Mutombo went on to play with the Atlanta Hawks, Philadelphia 76ers, New Jersey Nets, New York Knicks and Houston Rockets before retiring at the end of the 2008-9 season.
Mutombo blocked 3,289 shots over his NBA career and was inducted into the Naismith Memorial Basketball Hall of Fame in 2015. Twice during his career, Mutombo was recognized by the league with the J. Walter Kennedy Citizenship Award, an honor bestowed to players, coaches or trainers who show outstanding service and dedication to the community.
Mutombo’s No.55 jersey still hangs from the rafters of Ball Arena where it was unveiled in 2016.

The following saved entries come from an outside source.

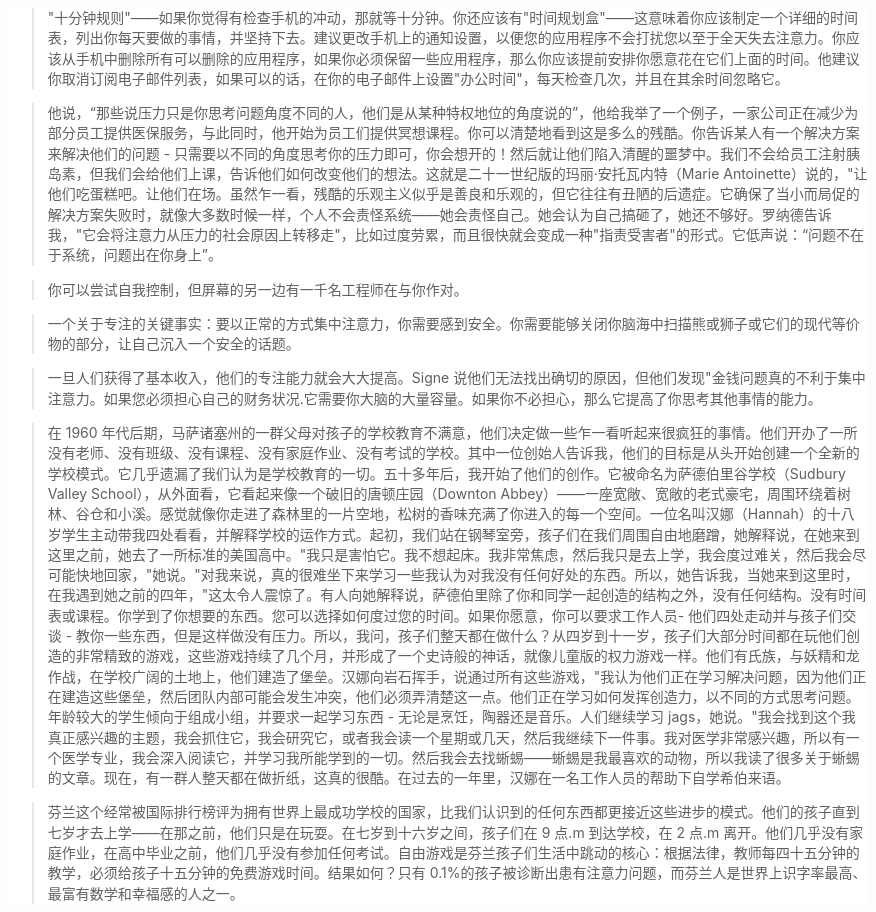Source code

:   

> "十分钟规则"——如果你觉得有检查手机的冲动，那就等十分钟。你还应该有"时间规划盒"——这意味着你应该制定一个详细的时间表，列出你每天要做的事情，并坚持下去。建议更改手机上的通知设置，以便您的应用程序不会打扰您以至于全天失去注意力。你应该从手机中删除所有可以删除的应用程序，如果你必须保留一些应用程序，那么你应该提前安排你愿意花在它们上面的时间。他建议你取消订阅电子邮件列表，如果可以的话，在你的电子邮件上设置"办公时间"，每天检查几次，并且在其余时间忽略它。

  

> 他说，“那些说压力只是你思考问题角度不同的人，他们是从某种特权地位的角度说的”，他给我举了一个例子，一家公司正在减少为部分员工提供医保服务，与此同时，他开始为员工们提供冥想课程。你可以清楚地看到这是多么的残酷。你告诉某人有一个解决方案来解决他们的问题 - 只需要以不同的角度思考你的压力即可，你会想开的！然后就让他们陷入清醒的噩梦中。我们不会给员工注射胰岛素，但我们会给他们上课，告诉他们如何改变他们的想法。这就是二十一世纪版的玛丽·安托瓦内特（Marie Antoinette）说的，"让他们吃蛋糕吧。让他们在场。虽然乍一看，残酷的乐观主义似乎是善良和乐观的，但它往往有丑陋的后遗症。它确保了当小而局促的解决方案失败时，就像大多数时候一样，个人不会责怪系统——她会责怪自己。她会认为自己搞砸了，她还不够好。罗纳德告诉我，"它会将注意力从压力的社会原因上转移走"，比如过度劳累，而且很快就会变成一种"指责受害者"的形式。它低声说：“问题不在于系统，问题出在你身上”。

  

> 你可以尝试自我控制，但屏幕的另一边有一千名工程师在与你作对。

  

> 一个关于专注的关键事实：要以正常的方式集中注意力，你需要感到安全。你需要能够关闭你脑海中扫描熊或狮子或它们的现代等价物的部分，让自己沉入一个安全的话题。

  

> 一旦人们获得了基本收入，他们的专注能力就会大大提高。Signe 说他们无法找出确切的原因，但他们发现"金钱问题真的不利于集中注意力。如果您必须担心自己的财务状况.它需要你大脑的大量容量。如果你不必担心，那么它提高了你思考其他事情的能力。

  

> 在 1960 年代后期，马萨诸塞州的一群父母对孩子的学校教育不满意，他们决定做一些乍一看听起来很疯狂的事情。他们开办了一所没有老师、没有班级、没有课程、没有家庭作业、没有考试的学校。其中一位创始人告诉我，他们的目标是从头开始创建一个全新的学校模式。它几乎遗漏了我们认为是学校教育的一切。五十多年后，我开始了他们的创作。它被命名为萨德伯里谷学校（Sudbury Valley School），从外面看，它看起来像一个破旧的唐顿庄园（Downton Abbey）——一座宽敞、宽敞的老式豪宅，周围环绕着树林、谷仓和小溪。感觉就像你走进了森林里的一片空地，松树的香味充满了你进入的每一个空间。一位名叫汉娜（Hannah）的十八岁学生主动带我四处看看，并解释学校的运作方式。起初，我们站在钢琴室旁，孩子们在我们周围自由地磨蹭，她解释说，在她来到这里之前，她去了一所标准的美国高中。"我只是害怕它。我不想起床。我非常焦虑，然后我只是去上学，我会度过难关，然后我会尽可能快地回家，"她说。"对我来说，真的很难坐下来学习一些我认为对我没有任何好处的东西。所以，她告诉我，当她来到这里时，在我遇到她之前的四年，"这太令人震惊了。有人向她解释说，萨德伯里除了你和同学一起创造的结构之外，没有任何结构。没有时间表或课程。你学到了你想要的东西。您可以选择如何度过您的时间。如果你愿意，你可以要求工作人员- 他们四处走动并与孩子们交谈 - 教你一些东西，但是这样做没有压力。所以，我问，孩子们整天都在做什么？从四岁到十一岁，孩子们大部分时间都在玩他们创造的非常精致的游戏，这些游戏持续了几个月，并形成了一个史诗般的神话，就像儿童版的权力游戏一样。他们有氏族，与妖精和龙作战，在学校广阔的土地上，他们建造了堡垒。汉娜向岩石挥手，说通过所有这些游戏，"我认为他们正在学习解决问题，因为他们正在建造这些堡垒，然后团队内部可能会发生冲突，他们必须弄清楚这一点。他们正在学习如何发挥创造力，以不同的方式思考问题。年龄较大的学生倾向于组成小组，并要求一起学习东西 - 无论是烹饪，陶器还是音乐。人们继续学习 jags，她说。"我会找到这个我真正感兴趣的主题，我会抓住它，我会研究它，或者我会读一个星期或几天，然后我继续下一件事。我对医学非常感兴趣，所以有一个医学专业，我会深入阅读它，并学习我所能学到的一切。然后我会去找蜥蜴——蜥蜴是我最喜欢的动物，所以我读了很多关于蜥蜴的文章。现在，有一群人整天都在做折纸，这真的很酷。在过去的一年里，汉娜在一名工作人员的帮助下自学希伯来语。

> 芬兰这个经常被国际排行榜评为拥有世界上最成功学校的国家，比我们认识到的任何东西都更接近这些进步的模式。他们的孩子直到七岁才去上学——在那之前，他们只是在玩耍。在七岁到十六岁之间，孩子们在 9 点.m 到达学校，在 2 点.m 离开。他们几乎没有家庭作业，在高中毕业之前，他们几乎没有参加任何考试。自由游戏是芬兰孩子们生活中跳动的核心：根据法律，教师每四十五分钟的教学，必须给孩子十五分钟的免费游戏时间。结果如何？只有 0.1%的孩子被诊断出患有注意力问题，而芬兰人是世界上识字率最高、最富有数学和幸福感的人之一。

Mutombo became known for his contributions to his native people and country in the Democratic Republic of the Congo. Last year, Mutombo and several other former NBA players joined high-profile investors to launch “NBA Africa.” He also started the Dikembe Mutombo Foundation in the Congo in 1997. Its goal is to improve health, education and quality of life in the African country.
He also serves on the board of Special Olympics International, the CDC Foundation and the National Board for the U.S. Fund for UNICEF, according to the Associated Press.
In Saturday’s statement, the NBA stated the Mutombo asked for privacy and expressed gratitude for prayers and good wishes.